BRIEF 1: Which changes does the passage on Peyronie's disease say the disorder leads to? List every one.
BRIEF 2: Can you resume the passage on Peyronie's disease from its last sentence?

Peyronie's disease (PD) was named after the French physician Francois de la Peyronie in 1741. His original description was one of the fibrous cavernositis “preventing them from having normal ejaculation of semen” . The disease is currently thought to affect between 3 and 9% of adult men, typically in the fifth to sixth decades of life. Overall, its prevalence appears to be rising, though this may be due to the fact that more men are seeking treatment for erectile dysfunction .
Despite a volume of basic science and clinical research, much remains unknown about the etiology and ideal management of the disease. PD is a localized connective tissue disorder of the penis leading to fibrosis, scarring, and noncompliance of the tunica albuginea. One etiologic theory is that the root cause of the fibrosis is ischemia and inflammation from repeated penile trauma or microtrauma from activities such as sexual intercourse. The resulting microvascular tears in this region lead to collagen deposition in the form of plaques .

INFORMATION:

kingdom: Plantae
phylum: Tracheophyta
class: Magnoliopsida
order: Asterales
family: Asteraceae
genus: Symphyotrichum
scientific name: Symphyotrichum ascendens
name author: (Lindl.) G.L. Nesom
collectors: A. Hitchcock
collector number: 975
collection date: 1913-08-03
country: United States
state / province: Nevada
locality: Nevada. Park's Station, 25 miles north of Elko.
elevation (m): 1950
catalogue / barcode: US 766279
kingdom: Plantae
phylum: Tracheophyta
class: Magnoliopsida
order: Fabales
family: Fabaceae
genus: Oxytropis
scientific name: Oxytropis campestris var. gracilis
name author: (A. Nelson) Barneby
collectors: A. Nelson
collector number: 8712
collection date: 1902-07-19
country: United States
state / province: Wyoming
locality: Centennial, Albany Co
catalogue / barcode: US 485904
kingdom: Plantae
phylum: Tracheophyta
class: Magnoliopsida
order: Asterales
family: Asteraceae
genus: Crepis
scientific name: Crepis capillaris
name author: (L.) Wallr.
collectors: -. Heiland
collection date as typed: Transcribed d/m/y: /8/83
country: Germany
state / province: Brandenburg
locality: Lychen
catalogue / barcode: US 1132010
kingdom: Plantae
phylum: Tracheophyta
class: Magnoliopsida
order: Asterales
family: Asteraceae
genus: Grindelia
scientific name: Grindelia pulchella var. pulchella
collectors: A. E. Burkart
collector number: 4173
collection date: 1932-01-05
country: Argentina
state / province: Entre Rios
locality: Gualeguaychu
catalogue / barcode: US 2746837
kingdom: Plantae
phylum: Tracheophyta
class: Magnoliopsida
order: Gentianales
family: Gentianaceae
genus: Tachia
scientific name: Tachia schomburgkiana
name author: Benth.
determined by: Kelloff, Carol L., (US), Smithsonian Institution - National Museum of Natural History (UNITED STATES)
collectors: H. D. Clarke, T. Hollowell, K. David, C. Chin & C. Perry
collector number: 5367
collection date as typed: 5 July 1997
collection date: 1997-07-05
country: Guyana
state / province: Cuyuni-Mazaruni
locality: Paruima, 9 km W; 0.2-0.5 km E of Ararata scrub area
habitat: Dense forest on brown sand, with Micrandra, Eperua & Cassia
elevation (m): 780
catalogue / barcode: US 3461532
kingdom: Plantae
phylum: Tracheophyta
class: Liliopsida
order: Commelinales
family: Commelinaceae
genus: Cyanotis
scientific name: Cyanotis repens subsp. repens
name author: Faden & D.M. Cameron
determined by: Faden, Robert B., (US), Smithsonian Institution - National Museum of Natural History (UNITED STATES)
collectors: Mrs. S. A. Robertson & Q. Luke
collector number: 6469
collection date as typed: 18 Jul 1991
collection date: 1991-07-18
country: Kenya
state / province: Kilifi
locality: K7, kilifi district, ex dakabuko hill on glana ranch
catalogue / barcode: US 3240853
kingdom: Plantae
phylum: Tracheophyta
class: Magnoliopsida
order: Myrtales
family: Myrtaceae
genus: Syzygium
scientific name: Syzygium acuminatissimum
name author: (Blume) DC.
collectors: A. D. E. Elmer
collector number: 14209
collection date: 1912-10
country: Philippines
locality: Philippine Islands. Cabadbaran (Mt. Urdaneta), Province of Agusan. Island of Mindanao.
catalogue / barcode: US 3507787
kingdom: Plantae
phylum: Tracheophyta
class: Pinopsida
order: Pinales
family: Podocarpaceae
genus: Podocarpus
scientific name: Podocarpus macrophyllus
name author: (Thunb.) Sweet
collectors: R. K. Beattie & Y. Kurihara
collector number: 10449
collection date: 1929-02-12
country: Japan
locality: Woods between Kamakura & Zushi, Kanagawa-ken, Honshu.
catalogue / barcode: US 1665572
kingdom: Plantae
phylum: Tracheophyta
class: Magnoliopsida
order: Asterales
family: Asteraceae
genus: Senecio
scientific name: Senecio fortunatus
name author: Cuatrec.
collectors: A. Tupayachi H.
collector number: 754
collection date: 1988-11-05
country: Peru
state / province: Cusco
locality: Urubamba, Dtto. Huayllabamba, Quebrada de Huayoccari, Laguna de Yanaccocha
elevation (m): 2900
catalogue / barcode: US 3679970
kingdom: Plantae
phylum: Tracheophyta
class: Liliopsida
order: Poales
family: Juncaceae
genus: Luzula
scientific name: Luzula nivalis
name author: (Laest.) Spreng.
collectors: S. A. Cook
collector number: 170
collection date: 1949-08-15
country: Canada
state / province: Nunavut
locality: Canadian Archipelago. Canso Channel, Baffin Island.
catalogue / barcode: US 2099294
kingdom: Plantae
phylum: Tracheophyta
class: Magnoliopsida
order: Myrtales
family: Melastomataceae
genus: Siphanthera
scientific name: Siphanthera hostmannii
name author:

ANSWER 1: Fibrosis, scarring, and noncompliance of the tunica albuginea.

ANSWER 2:
Some studies have suggested a link between PD and methotrexate, while others have shown a genetic predisposition to the disease due to an association with Dupuytren's contracture and with HLA-B7 and HLA-B27 antigens. Still other authors have identified circulating antibodies that may point to a possible immunologic cause of PD [4–7].
Patients typically present with three, occasionally simultaneous, chief complaints: a palpable plaque, a painful erection, and/or penile curvature. Penile curvature can in fact be so severe in that it interferes with the ability to engage in sexual intercourse (Figure 1). The disease undergoes a transition between two phases: an acute inflammatory phase and a chronic phase. Painful erections, developing penile curvature and nodule formation mark the acute inflammatory phase. This phase is self-limiting, typically lasting between six and eighteen months. Because the disease is evolving during this phase, the patient's pain, the degree of curvature, and the size of the plaque may also undergo change. The chronic phase is characterized by minimal or no pain with stable nodule size and degree of penile deformity .
A variety of medical (i.e., nonsurgical) treatments with isolated reports of treatment “successes” have been published, but none have been substantiated in a randomized controlled fashion . A thorough review of these therapies is beyond the scope of this article.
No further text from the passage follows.